Graphic Design junior Rufino Medrano has one of the first pieces viewers see upon entering the exhibition space — six works of 3D graphic design that look as if they could be photographs. Medrano creates new pieces daily in his “Everyday” series, and when he was approached by Tom Miller, a Studio Arts faculty member, to submit to the exhibition two hours before the deadline, he pulled from the supply of pieces he’d already been building up. “My whole point is to show everyone that if you want to get somewhere you should make it a daily effort,” Medrano says about his works. “You know, making this stuff every day can lead up to something else, I guess.” Medrano has been in showcases with the Alexis Collective, but this is the largest exhibition he has shown in yet.
Juried student exhibitions such as this are an excellent way for student artists to get exposure and experience as a professional. “It’s an important step in the process,” Smith says. “It’s a great way to get your work in front of different people, different professionals, different curators. And you never know what’s going to happen.” The process for actual submission was simply turning in the work and then filling out paperwork explaining how the piece would be displayed. Choosing what to submit, on the other hand, can be a bit more complicated. “So mine is obviously a series,” Studio Arts junior Matilda Gutierrez says. “There’s six in the series but I don’t think all six are good, so I turned it into a triptych. I chose three of them from that series and then it was mostly really sitting with my work again and figuring out which were the stronger ones and how to arrange them.” Gutierrez’ paintings in the exhibition focus on the humorous portrayals of millennials in the media. “I think humorous paintings are often frowned upon.
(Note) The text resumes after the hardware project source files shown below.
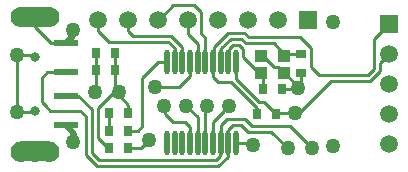
<source format=gtl>
%FSLAX24Y24*%
%MOIN*%
G70*
G01*
G75*
G04 Layer_Physical_Order=1*
G04 Layer_Color=255*
%ADD10R,0.0280X0.0360*%
%ADD11R,0.0360X0.0280*%
%ADD12R,0.0400X0.0400*%
%ADD13O,0.0177X0.0827*%
%ADD14R,0.0827X0.0197*%
%ADD15C,0.0100*%
%ADD16C,0.0200*%
%ADD17C,0.0591*%
%ADD18R,0.0591X0.0591*%
%ADD19R,0.0591X0.0591*%
%ADD20C,0.0315*%
%ADD21O,0.1575X0.0650*%
%ADD22C,0.0700*%
%ADD23C,0.0500*%
D10*
X25069Y29252D02*
D03*
X25709D02*
D03*
X25714Y28661D02*
D03*
X25074D02*
D03*
X25709Y28071D02*
D03*
X25069D02*
D03*
X30635Y29213D02*
D03*
X29995D02*
D03*
X30197Y30044D02*
D03*
X30837D02*
D03*
X24636Y30669D02*
D03*
X25276D02*
D03*
X24636Y31260D02*
D03*
X25276D02*
D03*
D11*
X31462Y31230D02*
D03*
Y30590D02*
D03*
D12*
X30122Y30586D02*
D03*
X30902D02*
D03*
X30122Y31146D02*
D03*
X30902D02*
D03*
D13*
X26998Y28248D02*
D03*
X27254D02*
D03*
X27510D02*
D03*
X27766D02*
D03*
X28022D02*
D03*
X28278D02*
D03*
X28533D02*
D03*
X28789D02*
D03*
X29045D02*
D03*
X29301D02*
D03*
X26998Y30965D02*
D03*
X27254D02*
D03*
X27510D02*
D03*
X27766D02*
D03*
X28022D02*
D03*
X28278D02*
D03*
X28533D02*
D03*
X28789D02*
D03*
X29045D02*
D03*
X29301D02*
D03*
D14*
X23622Y28839D02*
D03*
Y29823D02*
D03*
Y30610D02*
D03*
Y31594D02*
D03*
D15*
X22520Y31181D02*
X22598Y31102D01*
X22008Y31181D02*
X22520D01*
X28533Y30443D02*
Y30965D01*
Y30443D02*
X28701Y30276D01*
X29134D01*
X29995Y29414D01*
Y29213D02*
Y29414D01*
X30596Y29252D02*
X31260D01*
X30241Y29606D02*
X30596Y29252D01*
X30079Y29606D02*
X30241D01*
X31102Y28819D02*
X31850Y28071D01*
X29843Y28819D02*
X31102D01*
X29606Y29055D02*
X29843Y28819D01*
X29016Y29055D02*
X29606D01*
X28807Y28846D02*
X29016Y29055D01*
X29045Y28248D02*
Y28691D01*
X29209Y28855D01*
X29452D01*
X29685Y28622D01*
X30472D01*
X31024Y28071D01*
X25714Y28661D02*
X26024D01*
X26181Y28819D01*
Y30433D01*
X26713Y30965D01*
X26998D01*
X25335Y29902D02*
X25394Y29961D01*
X25335Y29902D02*
X25709Y29528D01*
X25276Y29991D02*
Y30669D01*
X24685Y29401D02*
X25276Y29991D01*
X28268Y29331D02*
X28425Y29488D01*
X28268Y28258D02*
Y29331D01*
X27717Y29409D02*
Y29606D01*
Y29409D02*
X28022Y29104D01*
X26929Y29370D02*
X27008Y29449D01*
X26929Y29213D02*
Y29370D01*
Y29213D02*
X27205Y28937D01*
X28533Y28967D02*
X28898Y29331D01*
Y29482D01*
X28533Y28248D02*
Y28967D01*
X30087Y30630D02*
X30157Y30560D01*
X30096D02*
X30157D01*
X29540Y31116D02*
X30096Y30560D01*
X30157D02*
X30197Y30521D01*
X28268Y28258D02*
X28278Y28248D01*
X31260Y29252D02*
X31404D01*
X26142Y28071D02*
X26417Y28346D01*
X31404Y29252D02*
X32464Y30312D01*
X29301Y30384D02*
X30079Y29606D01*
X29301Y30384D02*
Y30965D01*
X30867Y30630D02*
X31454Y30044D01*
X31462D02*
Y30590D01*
X30837Y30044D02*
X31454D01*
X30692Y30796D02*
X30858Y30630D01*
X30902Y30586D01*
X30858Y30630D02*
X30867D01*
X30552Y30796D02*
X30692D01*
X30202Y31146D02*
X30552Y30796D01*
X30122Y31146D02*
X30202D01*
X27913Y32835D02*
X28138Y32610D01*
X27205Y32835D02*
X27913D01*
X26693Y32323D02*
X27205Y32835D01*
X28138Y31901D02*
Y32610D01*
X28533Y30965D02*
X28551Y30982D01*
Y31442D01*
X29037Y31928D01*
X29566D01*
X29719Y31775D01*
X31449D01*
X25863Y31814D02*
X27130D01*
X28807Y31415D02*
X29120Y31728D01*
X29540Y31116D02*
Y31388D01*
X29063Y30982D02*
Y31388D01*
X29483Y31728D02*
X29636Y31575D01*
X29120Y31728D02*
X29483D01*
X29400Y31528D02*
X29540Y31388D01*
X29202Y31528D02*
X29400D01*
X29063Y31388D02*
X29202Y31528D01*
X31449Y31775D02*
X31811Y31413D01*
X30563Y31575D02*
X30907Y31230D01*
X29636Y31575D02*
X30563D01*
X30035Y30630D02*
X30087D01*
X31811Y30774D02*
Y31413D01*
Y30774D02*
X32073Y30512D01*
X33695D01*
X28789Y30965D02*
X28807Y30982D01*
Y31415D01*
X29045Y30965D02*
X29063Y30982D01*
X25709Y29252D02*
Y29528D01*
X24685Y28419D02*
X25033Y28071D01*
X25069D01*
X24094Y29331D02*
X24285Y29140D01*
Y28254D02*
Y29140D01*
Y28254D02*
X24288Y28251D01*
Y27845D02*
Y28251D01*
X24035Y29823D02*
X24485Y29373D01*
Y28337D02*
Y29373D01*
Y28337D02*
X24488Y28333D01*
Y27927D02*
Y28333D01*
X24685Y28419D02*
Y29401D01*
X25276Y30669D02*
Y31260D01*
X24606Y29961D02*
X24636Y29990D01*
Y30669D01*
X23858Y31831D02*
Y32008D01*
X22559Y29291D02*
X22598Y29331D01*
X22008Y29291D02*
X22559D01*
X22598Y32126D02*
Y32461D01*
Y32126D02*
X23130Y31594D01*
X23622D01*
X22008Y29291D02*
Y31181D01*
X24636Y30669D02*
Y31260D01*
X22965Y29476D02*
X23110Y29331D01*
X22965Y29476D02*
Y29483D01*
X22835Y29613D02*
X22965Y29483D01*
X22835Y29613D02*
Y30433D01*
X23110Y29331D02*
X24094D01*
X23622Y29823D02*
X24035D01*
X23012Y30610D02*
X23622D01*
X22835Y30433D02*
X23012Y30610D01*
X24288Y27845D02*
X24662Y27471D01*
X28701D01*
X29028Y27797D01*
Y28231D01*
X29045Y28248D01*
X24488Y27927D02*
X24745Y27671D01*
X28619D01*
X28772Y27824D01*
Y28231D01*
X28789Y28248D01*
X26614Y30118D02*
X27402D01*
X27766Y30482D01*
Y30965D01*
X27205Y28937D02*
X27598D01*
X27766Y28770D01*
Y28248D02*
Y28770D01*
X28138Y31901D02*
X28278Y31762D01*
Y30965D02*
Y31762D01*
X27693Y31874D02*
Y32323D01*
Y31874D02*
X28022Y31545D01*
Y30965D02*
Y31545D01*
X25693Y31984D02*
Y32323D01*
Y31984D02*
X25863Y31814D01*
X27130D02*
X27493Y31452D01*
Y30982D02*
Y31452D01*
Y30982D02*
X27510Y30965D01*
X24693Y32000D02*
Y32323D01*
Y32000D02*
X25079Y31614D01*
X27047D01*
X27254Y31407D01*
Y30965D02*
Y31407D01*
X27237Y30982D02*
X27254Y30965D01*
X25069Y28661D02*
Y29252D01*
X25709Y28071D02*
X26142D01*
X27638Y29685D02*
X27717Y29606D01*
X28022Y28248D02*
Y29104D01*
X29301Y28248D02*
X29626D01*
X28807Y28265D02*
Y28846D01*
X28789Y28248D02*
X28807Y28265D01*
X32464Y30312D02*
X33777D01*
X34107Y30641D01*
Y30902D01*
X34409Y31205D01*
X33695Y30512D02*
X33907Y30724D01*
Y31702D01*
X34409Y32205D01*
X30867Y31190D02*
X30907Y31230D01*
X31462D01*
X30197Y30044D02*
Y30521D01*
X31454Y30044D02*
X31462D01*
D16*
X23858Y28268D02*
X23898Y28307D01*
Y28563D01*
X23622Y28839D02*
X23898Y28563D01*
X23622Y31594D02*
X23858Y31831D01*
D17*
X34409Y28205D02*
D03*
Y29205D02*
D03*
Y30205D02*
D03*
Y31205D02*
D03*
X30693Y32362D02*
D03*
X29693D02*
D03*
X28693D02*
D03*
X27693D02*
D03*
X26693D02*
D03*
X25693D02*
D03*
X24693D02*
D03*
D18*
X34409Y32205D02*
D03*
D19*
X31693Y32362D02*
D03*
D20*
X22598Y29331D02*
D03*
Y31102D02*
D03*
D21*
Y27972D02*
D03*
Y32461D02*
D03*
D22*
X23071Y32461D02*
D03*
X22126D02*
D03*
X22598Y32461D02*
D03*
Y27953D02*
D03*
X22126Y27953D02*
D03*
X23071D02*
D03*
D23*
X25394Y29961D02*
D03*
X28346Y29488D02*
D03*
X31260Y29252D02*
D03*
X26417Y28346D02*
D03*
X24606Y29961D02*
D03*
X23858Y28268D02*
D03*
X23858Y32008D02*
D03*
X22008Y29291D02*
D03*
Y31181D02*
D03*
X26614Y30118D02*
D03*
X29055Y29488D02*
D03*
X26890D02*
D03*
X27638D02*
D03*
X29882Y28189D02*
D03*
X31024Y28071D02*
D03*
X31850D02*
D03*
X31378Y30079D02*
D03*
X32539Y32283D02*
D03*
Y28150D02*
D03*
M02*

</source>
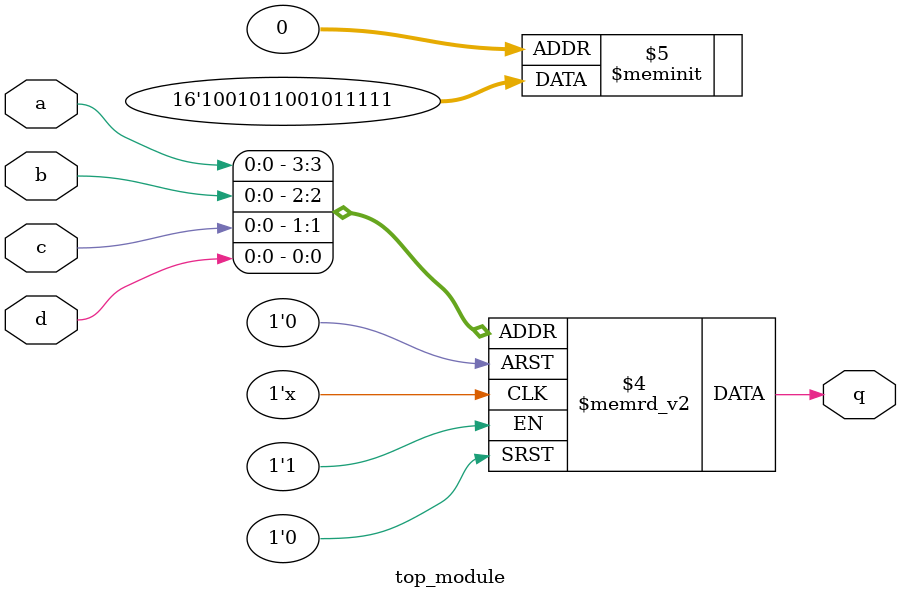
<source format=sv>
module top_module (
    input a, 
    input b, 
    input c, 
    input d,
    output reg q
);

always @* begin
    case ({a, b, c, d})
        4'b0000: q = 1;
        4'b0001: q = 1;
        4'b0010: q = 1;
        4'b0011: q = 1;
        4'b0100: q = 1;
        4'b0101: q = 0;
        4'b0110: q = 1;
        4'b0111: q = 0;
        4'b1000: q = 0;
        4'b1001: q = 1;
        4'b1010: q = 1;
        4'b1011: q = 0;
        4'b1100: q = 1;
        4'b1101: q = 0;
        4'b1110: q = 0;
        4'b1111: q = 1;
    endcase
end

endmodule

</source>
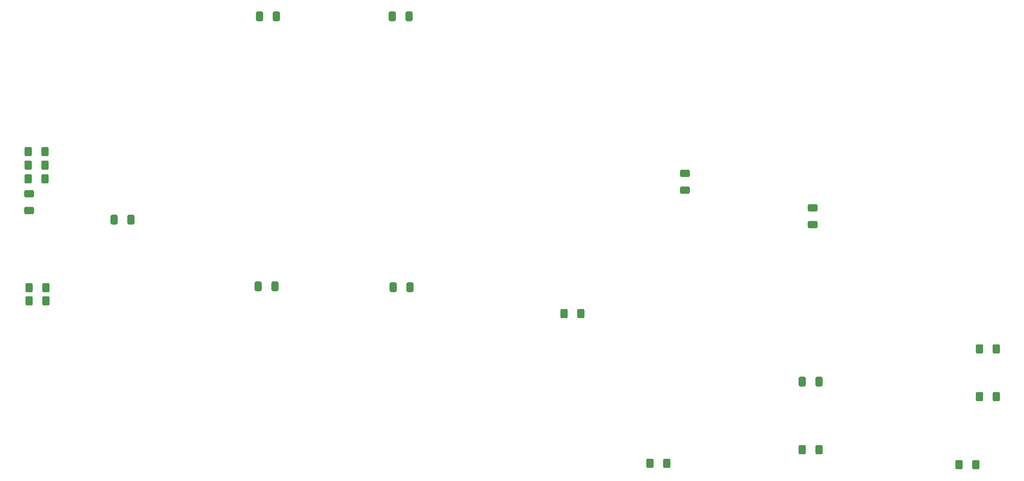
<source format=gbp>
%TF.GenerationSoftware,KiCad,Pcbnew,6.0.1+dfsg-1~bpo11+1*%
%TF.CreationDate,2022-02-08T06:28:31-06:00*%
%TF.ProjectId,raven68k-rev1,72617665-6e36-4386-9b2d-726576312e6b,rev?*%
%TF.SameCoordinates,Original*%
%TF.FileFunction,Paste,Bot*%
%TF.FilePolarity,Positive*%
%FSLAX46Y46*%
G04 Gerber Fmt 4.6, Leading zero omitted, Abs format (unit mm)*
G04 Created by KiCad (PCBNEW 6.0.1+dfsg-1~bpo11+1) date 2022-02-08 06:28:31*
%MOMM*%
%LPD*%
G01*
G04 APERTURE LIST*
G04 Aperture macros list*
%AMRoundRect*
0 Rectangle with rounded corners*
0 $1 Rounding radius*
0 $2 $3 $4 $5 $6 $7 $8 $9 X,Y pos of 4 corners*
0 Add a 4 corners polygon primitive as box body*
4,1,4,$2,$3,$4,$5,$6,$7,$8,$9,$2,$3,0*
0 Add four circle primitives for the rounded corners*
1,1,$1+$1,$2,$3*
1,1,$1+$1,$4,$5*
1,1,$1+$1,$6,$7*
1,1,$1+$1,$8,$9*
0 Add four rect primitives between the rounded corners*
20,1,$1+$1,$2,$3,$4,$5,0*
20,1,$1+$1,$4,$5,$6,$7,0*
20,1,$1+$1,$6,$7,$8,$9,0*
20,1,$1+$1,$8,$9,$2,$3,0*%
G04 Aperture macros list end*
%ADD10RoundRect,0.250000X0.650000X-0.412500X0.650000X0.412500X-0.650000X0.412500X-0.650000X-0.412500X0*%
%ADD11RoundRect,0.250000X-0.412500X-0.650000X0.412500X-0.650000X0.412500X0.650000X-0.412500X0.650000X0*%
%ADD12RoundRect,0.250000X0.412500X0.650000X-0.412500X0.650000X-0.412500X-0.650000X0.412500X-0.650000X0*%
%ADD13RoundRect,0.250000X0.400000X0.625000X-0.400000X0.625000X-0.400000X-0.625000X0.400000X-0.625000X0*%
%ADD14RoundRect,0.250000X-0.400000X-0.625000X0.400000X-0.625000X0.400000X0.625000X-0.400000X0.625000X0*%
G04 APERTURE END LIST*
D10*
%TO.C,C1*%
X49276000Y-79209500D03*
X49276000Y-82334500D03*
%TD*%
D11*
%TO.C,C2*%
X65112500Y-84074000D03*
X68237500Y-84074000D03*
%TD*%
D10*
%TO.C,C5*%
X171450000Y-78524500D03*
X171450000Y-75399500D03*
%TD*%
%TO.C,C6*%
X195199000Y-85001500D03*
X195199000Y-81876500D03*
%TD*%
D12*
%TO.C,C7*%
X196380500Y-114300000D03*
X193255500Y-114300000D03*
%TD*%
%TO.C,C8*%
X95288500Y-46101000D03*
X92163500Y-46101000D03*
%TD*%
%TO.C,C9*%
X120053500Y-46101000D03*
X116928500Y-46101000D03*
%TD*%
%TO.C,C11*%
X120180500Y-96647000D03*
X117055500Y-96647000D03*
%TD*%
%TO.C,C10*%
X95034500Y-96520000D03*
X91909500Y-96520000D03*
%TD*%
D13*
%TO.C,R21*%
X225578000Y-129794000D03*
X222478000Y-129794000D03*
%TD*%
%TO.C,R4*%
X52350000Y-96774000D03*
X49250000Y-96774000D03*
%TD*%
%TO.C,R2*%
X52223000Y-71374000D03*
X49123000Y-71374000D03*
%TD*%
%TO.C,R1*%
X52223000Y-73914000D03*
X49123000Y-73914000D03*
%TD*%
D14*
%TO.C,R6*%
X148945000Y-101600000D03*
X152045000Y-101600000D03*
%TD*%
D13*
%TO.C,R8*%
X196368000Y-127000000D03*
X193268000Y-127000000D03*
%TD*%
%TO.C,R7*%
X168047000Y-129540000D03*
X164947000Y-129540000D03*
%TD*%
D14*
%TO.C,R10*%
X226288000Y-117094000D03*
X229388000Y-117094000D03*
%TD*%
D13*
%TO.C,R3*%
X52223000Y-76454000D03*
X49123000Y-76454000D03*
%TD*%
%TO.C,R5*%
X52350000Y-99187000D03*
X49250000Y-99187000D03*
%TD*%
%TO.C,R9*%
X229388000Y-108204000D03*
X226288000Y-108204000D03*
%TD*%
M02*

</source>
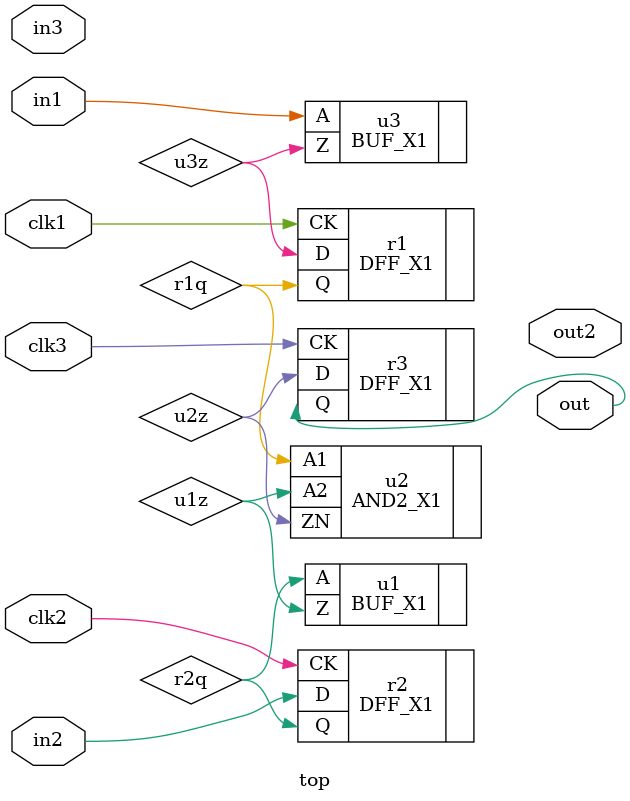
<source format=v>
module top (in1, in2, in3, clk1, clk2, clk3, out, out2);
  input in1, in2, in3, clk1, clk2, clk3;
  output out, out2;
  wire r1q, r2q, u1z, u2z, u3z;

  BUF_X1 u3 (.A(in1), .Z(u3z));

  DFF_X1 r1 (.D(u3z), .CK(clk1), .Q(r1q));
  DFF_X1 r2 (.D(in2), .CK(clk2), .Q(r2q));
  BUF_X1 u1 (.A(r2q), .Z(u1z));
  AND2_X1 u2 (.A1(r1q), .A2(u1z), .ZN(u2z));
  DFF_X1 r3 (.D(u2z), .CK(clk3), .Q(out));
endmodule // top

</source>
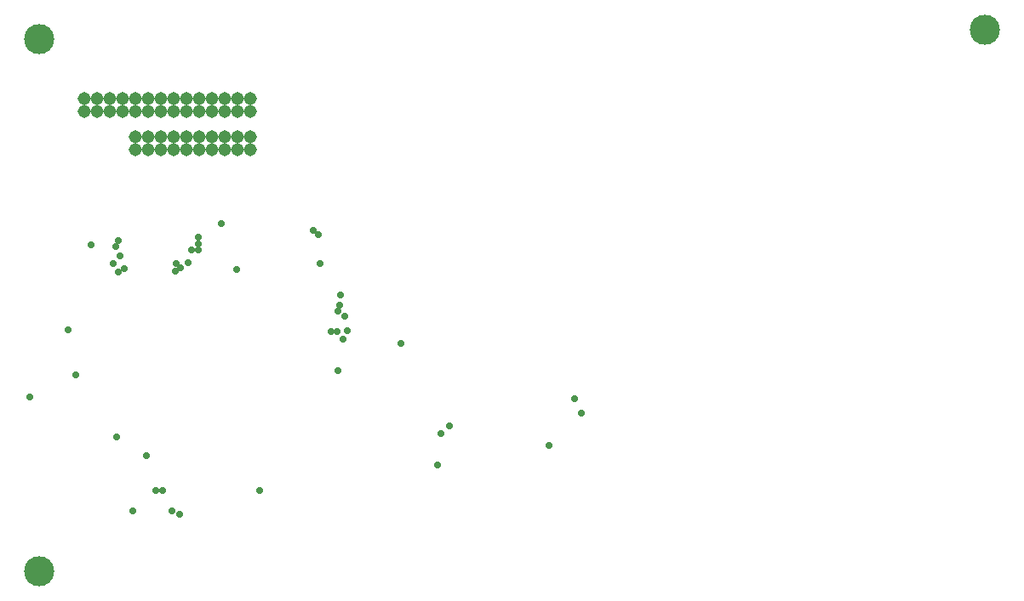
<source format=gbs>
G75*
G70*
%OFA0B0*%
%FSLAX24Y24*%
%IPPOS*%
%LPD*%
%AMOC8*
5,1,8,0,0,1.08239X$1,22.5*
%
%ADD10C,0.1182*%
%ADD11C,0.0516*%
%ADD12C,0.0280*%
D10*
X001681Y001631D03*
X001681Y022497D03*
X038689Y022891D03*
D11*
X009926Y020172D03*
X009426Y020172D03*
X008926Y020172D03*
X008426Y020172D03*
X008426Y019672D03*
X008926Y019672D03*
X009426Y019672D03*
X009926Y019672D03*
X009926Y018672D03*
X009426Y018672D03*
X008926Y018672D03*
X008426Y018672D03*
X008426Y018172D03*
X008926Y018172D03*
X009426Y018172D03*
X009926Y018172D03*
X007926Y018172D03*
X007426Y018172D03*
X006926Y018172D03*
X006426Y018172D03*
X005926Y018172D03*
X005426Y018172D03*
X005426Y018672D03*
X005926Y018672D03*
X006426Y018672D03*
X006926Y018672D03*
X007426Y018672D03*
X007926Y018672D03*
X007926Y019672D03*
X007426Y019672D03*
X006926Y019672D03*
X006426Y019672D03*
X005926Y019672D03*
X005426Y019672D03*
X004926Y019672D03*
X004426Y019672D03*
X003926Y019672D03*
X003426Y019672D03*
X003426Y020172D03*
X003926Y020172D03*
X004426Y020172D03*
X004926Y020172D03*
X005426Y020172D03*
X005926Y020172D03*
X006426Y020172D03*
X006926Y020172D03*
X007426Y020172D03*
X007926Y020172D03*
D12*
X008791Y015273D03*
X007918Y014752D03*
X007890Y014490D03*
X007889Y014230D03*
X007646Y014230D03*
X007510Y013739D03*
X007210Y013538D03*
X007037Y013704D03*
X006985Y013407D03*
X004991Y013501D03*
X004780Y013367D03*
X004582Y013706D03*
X004819Y014006D03*
X004669Y014375D03*
X004761Y014625D03*
X003715Y014441D03*
X002797Y011100D03*
X003096Y009334D03*
X001304Y008489D03*
X004704Y006904D03*
X005863Y006168D03*
X006238Y004807D03*
X006506Y004807D03*
X006867Y004012D03*
X007162Y003895D03*
X005321Y004012D03*
X010296Y004808D03*
X013374Y009506D03*
X013583Y010731D03*
X013723Y011065D03*
X013327Y011037D03*
X013087Y011047D03*
X013634Y011659D03*
X013356Y011834D03*
X013442Y012077D03*
X013478Y012472D03*
X012654Y013702D03*
X012599Y014850D03*
X012413Y015012D03*
X009412Y013464D03*
X015820Y010572D03*
X017731Y007350D03*
X017387Y007042D03*
X017279Y005803D03*
X021642Y006564D03*
X022903Y007850D03*
X022633Y008422D03*
M02*

</source>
So I was trying to take something that’s not so serious and paint it in a very serious way.”
The show’s title, Totally Unfair!, alludes to the general feeling many have toward the rejection that can follow juried shows. “They can be unfair but, as Tom said, they’re super important to your journey as artists,” Smith says during his talk about his selection process. “If you have an opportunity, I would suggest submitting to as many as possible, as they make sense, as you feel compelled to.”